The state government raised the cane price for the early maturing variety from Rs 325 a quintal to Rs 350 per quintal for the crop year that began this month, while the price for the common variety cane has been raised from Rs 315 to Rs 340 per quintal.
The announcement came after the Centre decided to increase the floor price, known as the fair and remunerative price (FRP) for 2021-22 by Rs 10 to Rs 290 per quintal for the next marketing year starting October 2021.
The announcement of the SAP had been pending and the state’s decision came with chief minister Yogi Adityanath announcing the same at a farmers’ rally, organised by the BJP’s Kisan Morcha in Lucknow on Sunday.
It may be mentioned that the sugarcane SAP in Uttar Pradesh, along with some other states such as Uttarakhand, Haryana and Punjab, is usually higher than the Centre’s FRP.
In UP, SAP was last increased by Rs 10 per quintal in 2017, soon after the Yogi Adityanath government came to power. Thereafter, there had been no hike for three straight years. Cane farmers in the state had been demanding a hike, especially in view of the increased input costs, including high fuel prices.
Announcing the increase in cane prices, Adityanath said that this will provide an 8% additional income to farmers. Stating that 21 sugar mills in the state were closed down during the previous BSP regime and 11 were closed during the Samajwadi Party rule, the chief minister said after his party came to power in the state, it reopened two closed mills and also bought a positive change in the lives of the sugarcane farmers. “During the Corona pandemic, the sugar industry in Brazil, which is the world’s biggest sugar producer, came to a grinding halt. More than half of the sugar mills in Maharashtra and some in Karnataka, too, were closed down. But UP continued to run all its 119 sugar mills,” he said.
According to industry insiders, there was a lot of pressure on the state government to increase the SAP for the 2021-22 season, mainly, because there had been no increase for three years and also because the Centre had increased the FRP for cane for this season and farmers in the state were looking forward to a similar hike at the state level.
“The SAP in UP is a rather complex topic, one which is fraught with political connotations.

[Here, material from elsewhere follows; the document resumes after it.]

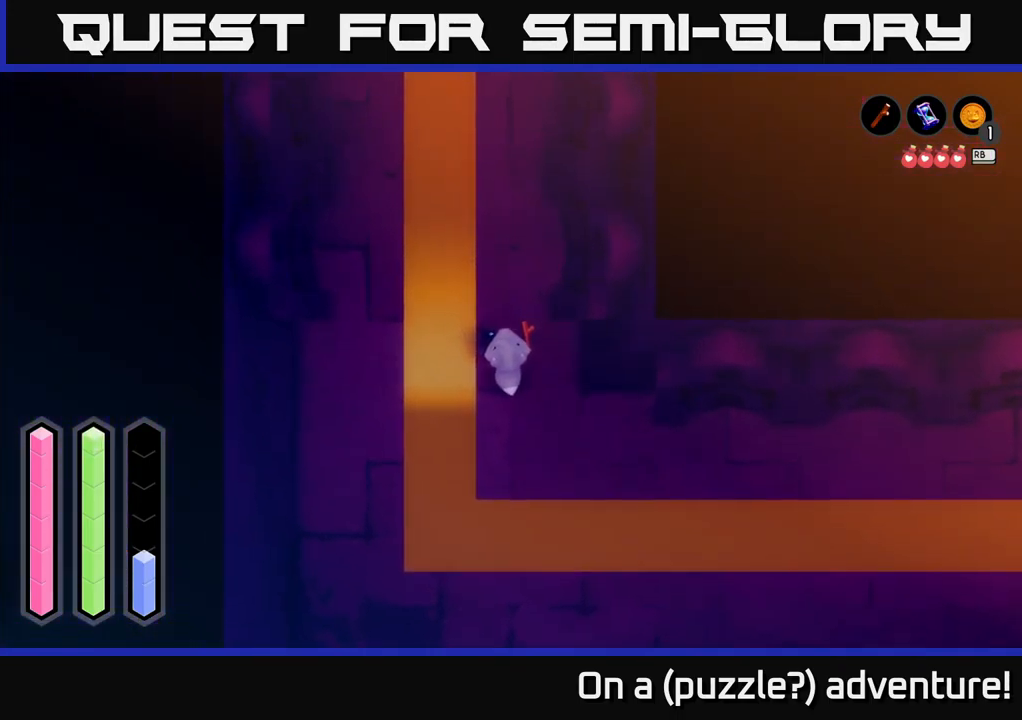
{"buttons": ["A"], "left_stick": "down-left", "right_stick": "center", "events": [[466, "left_stick", "down-left"]]}
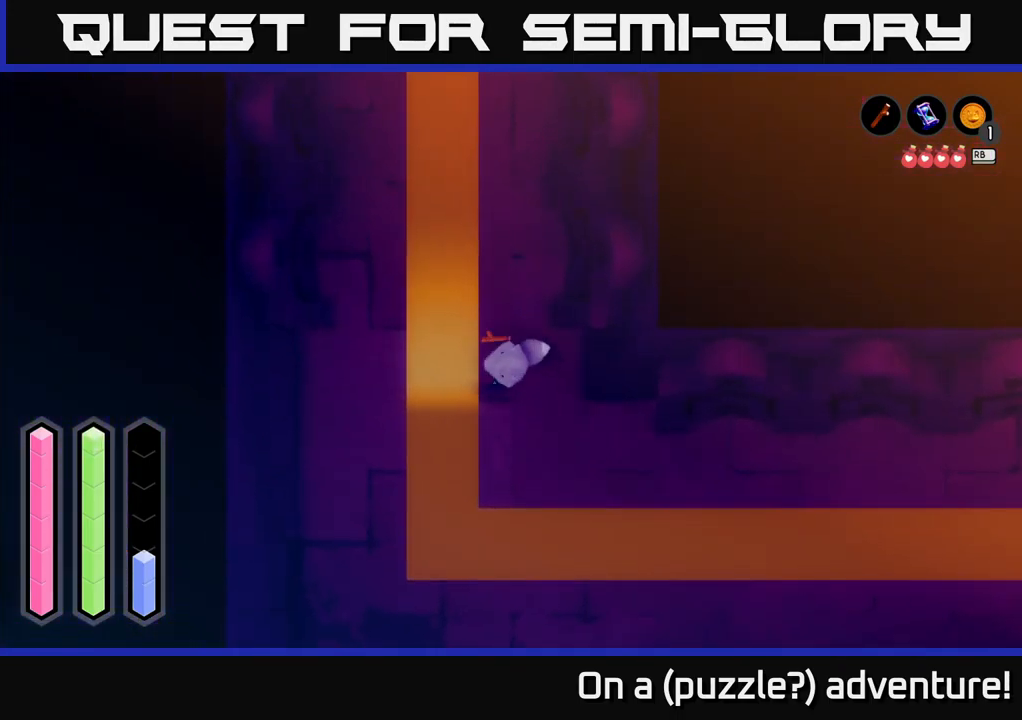
{"buttons": ["A"], "left_stick": "center", "right_stick": "center", "events": [[316, "left_stick", "down"], [416, "left_stick", "center"]]}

The government of the day, usually weighs the pros and cons of hiking the SAP. While there was a huge demand from the farmers to increase the SAP by Rs 40-50 per quintal in view of the increased diesel and electricity prices, on the other hand was a scenario that if the prices are increased at that level, the mills, which are already facing payment issues, would default on payments, leading to huge arrears right at the time the state goes to polls in February and March next year,” an official of the sugarcane department said, adding that with an election looming ahead, this would have been a very tricky situation for the government.

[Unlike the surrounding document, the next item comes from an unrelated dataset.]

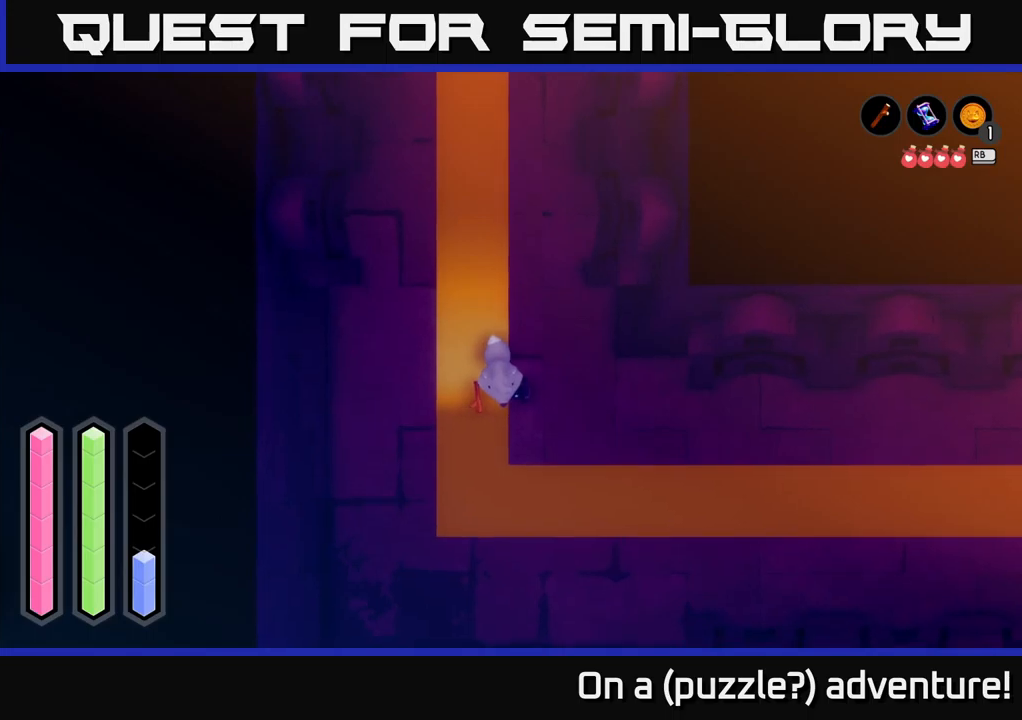
{"buttons": ["A"], "left_stick": "down", "right_stick": "center", "events": [[200, "left_stick", "down"]]}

“The SAP is a double-edged sword for the government, especially because the state would be going into elections next year. If the government gives in to the populist demand of increasing the SAP by Rs 40-50 per quintal, it runs the risk of scuttling the good work done by the state so far, as far as cane payments are concerned. If the mills are not able to clear a substantial part of it on time, the arrears would come back to haunt the government right in the middle of the elections,” a sugar sector insider said, adding that Uttar Pradesh has managed to clear almost 85% of its cane dues for the 2020-21 season. “UP now has approximately Rs 5,000 crore cane dues remaining, which is by far, the best performance by the sugar mills in many years,” he said, adding that the few errant sugar groups are the only ones that still have dues pending against their cane purchases.
It may be mentioned that while the farmers in the state demand a higher price every year, a Niti Aayog task force has recently laid a strong emphasis on linking sugarcane prices to sugar rates to keep the industry in sound financial health. It has also recommended that states which announce their own SAP should be urged to desist from doing so unless they are willing to bear the additional costs of SAP upon themselves and not forcing the mills to bear the load of sugarcane price above FRP.